What is needed: Give back every entry in full, exactly as it reads.
:: Source information ::
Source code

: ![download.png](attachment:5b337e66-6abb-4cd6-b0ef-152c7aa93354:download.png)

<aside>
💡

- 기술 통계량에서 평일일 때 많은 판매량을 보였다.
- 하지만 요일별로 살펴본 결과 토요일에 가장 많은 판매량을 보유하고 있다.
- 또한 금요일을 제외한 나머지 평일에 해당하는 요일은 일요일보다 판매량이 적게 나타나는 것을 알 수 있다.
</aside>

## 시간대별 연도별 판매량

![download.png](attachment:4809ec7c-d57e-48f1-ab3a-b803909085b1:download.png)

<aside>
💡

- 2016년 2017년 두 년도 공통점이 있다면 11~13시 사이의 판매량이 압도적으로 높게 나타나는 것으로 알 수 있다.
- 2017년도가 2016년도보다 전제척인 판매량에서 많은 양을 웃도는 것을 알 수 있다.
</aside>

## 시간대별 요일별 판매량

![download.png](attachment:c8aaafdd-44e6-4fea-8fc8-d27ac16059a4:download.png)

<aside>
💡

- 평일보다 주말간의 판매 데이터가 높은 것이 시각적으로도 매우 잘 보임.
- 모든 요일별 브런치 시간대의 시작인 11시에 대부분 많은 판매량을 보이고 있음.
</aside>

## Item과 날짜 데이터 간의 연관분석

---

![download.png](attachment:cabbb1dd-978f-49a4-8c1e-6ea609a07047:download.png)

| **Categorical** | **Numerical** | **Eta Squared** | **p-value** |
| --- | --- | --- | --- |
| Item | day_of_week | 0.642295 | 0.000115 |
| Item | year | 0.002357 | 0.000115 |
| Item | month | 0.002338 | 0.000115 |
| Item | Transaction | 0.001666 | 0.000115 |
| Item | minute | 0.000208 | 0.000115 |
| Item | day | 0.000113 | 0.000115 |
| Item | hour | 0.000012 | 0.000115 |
:::
Task solution:
Source code

: ![download.png](attachment:5b337e66-6abb-4cd6-b0ef-152c7aa93354:download.png)

<aside>
💡

- 기술 통계량에서 평일일 때 많은 판매량을 보였다.
- 하지만 요일별로 살펴본 결과 토요일에 가장 많은 판매량을 보유하고 있다.
- 또한 금요일을 제외한 나머지 평일에 해당하는 요일은 일요일보다 판매량이 적게 나타나는 것을 알 수 있다.
</aside>

## 시간대별 연도별 판매량

![download.png](attachment:4809ec7c-d57e-48f1-ab3a-b803909085b1:download.png)

<aside>
💡

- 2016년 2017년 두 년도 공통점이 있다면 11~13시 사이의 판매량이 압도적으로 높게 나타나는 것으로 알 수 있다.
- 2017년도가 2016년도보다 전제척인 판매량에서 많은 양을 웃도는 것을 알 수 있다.
</aside>

## 시간대별 요일별 판매량

![download.png](attachment:c8aaafdd-44e6-4fea-8fc8-d27ac16059a4:download.png)

<aside>
💡

- 평일보다 주말간의 판매 데이터가 높은 것이 시각적으로도 매우 잘 보임.
- 모든 요일별 브런치 시간대의 시작인 11시에 대부분 많은 판매량을 보이고 있음.
</aside>

## Item과 날짜 데이터 간의 연관분석

---

![download.png](attachment:cabbb1dd-978f-49a4-8c1e-6ea609a07047:download.png)

| **Categorical** | **Numerical** | **Eta Squared** | **p-value** |
| --- | --- | --- | --- |
| Item | day_of_week | 0.642295 | 0.000115 |
| Item | year | 0.002357 | 0.000115 |
| Item | month | 0.002338 | 0.000115 |
| Item | Transaction | 0.001666 | 0.000115 |
| Item | minute | 0.000208 | 0.000115 |
| Item | day | 0.000113 | 0.000115 |
| Item | hour | 0.000012 | 0.000115 |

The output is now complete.